Air New Zealand's new short haul international Airbus planes will carry 46 more passengers than its existing aircraft - but have the same number of toilets.
The first of its Airbus A321neo planes is due for delivery next month and has 214 seats, with a fuselage 7.5m longer than A320s that are used on flights to Australia and on some Pacific routes.
In spite of carrying more passengers (and five flight attendants instead of four), there will still be three toilets.
Air NZ's head of aircraft programmes, Kerry Reeves, said the toilet to passenger ratio was in line with competitors and his airline had changed the location of one toilet to just over half way down the cabin.
This was based on studies of how passengers and crew, with trolleys, moved through the plane.

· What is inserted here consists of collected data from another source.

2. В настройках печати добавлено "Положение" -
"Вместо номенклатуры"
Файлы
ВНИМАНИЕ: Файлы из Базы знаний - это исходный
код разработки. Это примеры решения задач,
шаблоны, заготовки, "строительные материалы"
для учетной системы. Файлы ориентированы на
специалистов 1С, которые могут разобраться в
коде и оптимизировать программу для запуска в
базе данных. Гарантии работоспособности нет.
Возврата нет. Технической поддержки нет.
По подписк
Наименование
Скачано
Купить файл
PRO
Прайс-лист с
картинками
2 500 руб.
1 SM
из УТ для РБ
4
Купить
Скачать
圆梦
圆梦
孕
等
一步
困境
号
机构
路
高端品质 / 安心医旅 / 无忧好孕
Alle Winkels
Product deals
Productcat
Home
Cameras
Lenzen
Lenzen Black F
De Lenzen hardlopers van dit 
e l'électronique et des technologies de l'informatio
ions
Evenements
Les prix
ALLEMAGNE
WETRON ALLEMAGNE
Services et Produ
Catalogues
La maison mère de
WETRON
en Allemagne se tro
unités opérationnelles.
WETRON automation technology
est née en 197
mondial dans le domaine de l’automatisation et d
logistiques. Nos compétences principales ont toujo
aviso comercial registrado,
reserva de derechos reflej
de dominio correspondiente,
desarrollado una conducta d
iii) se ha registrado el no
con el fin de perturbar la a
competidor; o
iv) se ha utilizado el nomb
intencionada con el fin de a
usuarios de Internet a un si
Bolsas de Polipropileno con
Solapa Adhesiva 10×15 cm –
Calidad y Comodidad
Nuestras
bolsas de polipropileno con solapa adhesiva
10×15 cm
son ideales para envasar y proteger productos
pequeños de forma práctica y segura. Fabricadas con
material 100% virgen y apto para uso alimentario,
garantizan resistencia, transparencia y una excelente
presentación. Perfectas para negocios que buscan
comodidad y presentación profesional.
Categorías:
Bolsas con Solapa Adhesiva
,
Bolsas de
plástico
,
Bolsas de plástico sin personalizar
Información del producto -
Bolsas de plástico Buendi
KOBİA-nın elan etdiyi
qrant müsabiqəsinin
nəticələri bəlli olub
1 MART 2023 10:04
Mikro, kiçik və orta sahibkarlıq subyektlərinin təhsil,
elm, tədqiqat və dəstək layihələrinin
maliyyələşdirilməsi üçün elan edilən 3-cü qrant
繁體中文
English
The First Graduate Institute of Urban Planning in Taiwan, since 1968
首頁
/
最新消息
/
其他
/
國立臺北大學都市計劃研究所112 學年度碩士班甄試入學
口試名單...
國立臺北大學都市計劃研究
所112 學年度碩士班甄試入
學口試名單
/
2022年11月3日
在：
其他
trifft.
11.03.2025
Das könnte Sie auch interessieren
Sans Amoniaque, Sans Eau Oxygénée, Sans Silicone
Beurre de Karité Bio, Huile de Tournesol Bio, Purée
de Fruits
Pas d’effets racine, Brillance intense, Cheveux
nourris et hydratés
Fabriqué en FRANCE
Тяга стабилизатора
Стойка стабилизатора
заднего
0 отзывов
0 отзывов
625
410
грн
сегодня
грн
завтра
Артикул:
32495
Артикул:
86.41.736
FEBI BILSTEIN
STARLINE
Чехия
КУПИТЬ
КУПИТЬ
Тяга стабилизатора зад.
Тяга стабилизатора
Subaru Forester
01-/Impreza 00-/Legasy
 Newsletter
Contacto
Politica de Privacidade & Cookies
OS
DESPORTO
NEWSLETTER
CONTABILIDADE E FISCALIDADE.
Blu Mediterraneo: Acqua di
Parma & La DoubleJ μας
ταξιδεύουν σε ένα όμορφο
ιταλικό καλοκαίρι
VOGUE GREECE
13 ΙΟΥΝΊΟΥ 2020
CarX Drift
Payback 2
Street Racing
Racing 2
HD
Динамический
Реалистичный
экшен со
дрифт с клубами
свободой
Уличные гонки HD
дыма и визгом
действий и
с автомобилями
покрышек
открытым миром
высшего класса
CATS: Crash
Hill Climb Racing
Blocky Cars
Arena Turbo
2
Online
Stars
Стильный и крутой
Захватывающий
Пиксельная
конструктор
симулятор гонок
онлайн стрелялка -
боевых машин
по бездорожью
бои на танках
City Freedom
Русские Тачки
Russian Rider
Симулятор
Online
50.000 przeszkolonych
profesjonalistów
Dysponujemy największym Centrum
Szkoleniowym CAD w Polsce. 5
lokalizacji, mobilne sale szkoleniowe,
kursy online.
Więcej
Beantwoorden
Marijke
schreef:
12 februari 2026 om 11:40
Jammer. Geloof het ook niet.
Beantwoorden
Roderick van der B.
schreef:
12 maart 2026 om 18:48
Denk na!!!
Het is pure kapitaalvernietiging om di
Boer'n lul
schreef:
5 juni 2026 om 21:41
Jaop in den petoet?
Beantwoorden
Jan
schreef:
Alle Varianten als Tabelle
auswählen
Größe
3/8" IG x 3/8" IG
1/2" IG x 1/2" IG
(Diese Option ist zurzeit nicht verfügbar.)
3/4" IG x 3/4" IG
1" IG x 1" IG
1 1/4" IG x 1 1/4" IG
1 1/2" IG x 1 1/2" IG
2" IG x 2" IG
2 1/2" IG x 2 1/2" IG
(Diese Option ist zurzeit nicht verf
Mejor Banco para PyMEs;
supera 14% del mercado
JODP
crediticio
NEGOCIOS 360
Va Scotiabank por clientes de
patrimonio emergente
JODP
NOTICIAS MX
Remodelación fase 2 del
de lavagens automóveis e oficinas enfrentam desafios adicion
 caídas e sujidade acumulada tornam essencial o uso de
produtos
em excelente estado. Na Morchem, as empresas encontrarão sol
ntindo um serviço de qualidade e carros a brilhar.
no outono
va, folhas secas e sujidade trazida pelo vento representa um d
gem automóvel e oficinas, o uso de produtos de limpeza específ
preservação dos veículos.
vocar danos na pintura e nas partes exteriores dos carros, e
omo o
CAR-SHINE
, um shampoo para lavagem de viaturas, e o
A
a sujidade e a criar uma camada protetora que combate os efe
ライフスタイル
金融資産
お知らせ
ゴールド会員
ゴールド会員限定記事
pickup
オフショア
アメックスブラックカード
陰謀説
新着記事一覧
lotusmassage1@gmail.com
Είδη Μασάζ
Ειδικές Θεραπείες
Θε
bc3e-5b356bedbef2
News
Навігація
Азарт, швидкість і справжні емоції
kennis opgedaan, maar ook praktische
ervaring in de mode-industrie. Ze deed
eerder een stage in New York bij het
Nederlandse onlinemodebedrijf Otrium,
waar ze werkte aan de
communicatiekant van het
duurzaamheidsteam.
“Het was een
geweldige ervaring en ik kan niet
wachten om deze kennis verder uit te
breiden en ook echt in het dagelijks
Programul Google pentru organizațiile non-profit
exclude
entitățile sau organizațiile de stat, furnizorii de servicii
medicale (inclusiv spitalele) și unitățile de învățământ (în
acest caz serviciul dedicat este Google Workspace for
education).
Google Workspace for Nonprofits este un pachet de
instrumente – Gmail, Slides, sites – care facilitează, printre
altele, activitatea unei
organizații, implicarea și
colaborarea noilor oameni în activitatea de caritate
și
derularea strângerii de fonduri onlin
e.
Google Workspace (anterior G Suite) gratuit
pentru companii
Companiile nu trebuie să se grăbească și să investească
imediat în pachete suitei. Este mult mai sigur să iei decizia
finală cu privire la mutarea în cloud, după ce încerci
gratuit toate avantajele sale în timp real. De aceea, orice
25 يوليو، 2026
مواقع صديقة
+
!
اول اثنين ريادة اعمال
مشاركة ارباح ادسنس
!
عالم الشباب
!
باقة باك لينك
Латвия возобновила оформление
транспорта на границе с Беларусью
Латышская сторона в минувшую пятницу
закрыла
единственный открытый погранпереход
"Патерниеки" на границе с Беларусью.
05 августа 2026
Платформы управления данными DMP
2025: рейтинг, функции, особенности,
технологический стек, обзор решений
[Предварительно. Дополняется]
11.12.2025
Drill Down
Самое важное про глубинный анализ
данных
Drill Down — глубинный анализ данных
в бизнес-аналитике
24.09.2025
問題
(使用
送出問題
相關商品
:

''You can see the pattern of people wanting to go to the bathroom but being trapped. By positioning a lavatory mid-cabin, it offers a lot more people the opportunity to get access to it without being constrained by crew.''
Air New Zealand staff were initially concerned about how a mid-cabin lavatory in a single aisle aircraft would ''blend in''.
While common in bigger twin aisle planes, they were usually incorporated into blocks of the plane that included galleys and common space, and were often curtained off.
''I was concerned about that - we flew with a number of carriers in the US (including Delta) who have this to validate this configuration and see how it was used.''
Reeves said his staff sat in the middle part of the plane.
''You think people are looking at you but in reality they don't want to make eye contact with you at all.''
Airline websites and the Seat Guru site show that airlines flying single aisle planes on similar routes to Air New Zealand have the following ratios:
• Qantas' 737-800s have 12 business class seats in a section with a perspex divider (rather than being roped off) with one toilet in the front, 162 economy seats with two toilets at the rear.
•Virgin Australia 737-800s have a roped off eight-seat business class section with one toilet and 168 economy seats with two toilets at the rear.
•Jetstar has eight all-economy A321s with 220 seats with one toilet at the front and two at the back. Its A320s have 180 seats and three toilets.
•Fiji Airways' 737-800s have eight business class and up to 162 economy class seats with one toilet at the front and two at the back.
Air New Zealand's Reeves said that apart from new wider seats, bigger overhead bins and better inflight entertainment options, the airline planned to use the rear doors of the bigger planes more often to get passengers on and off.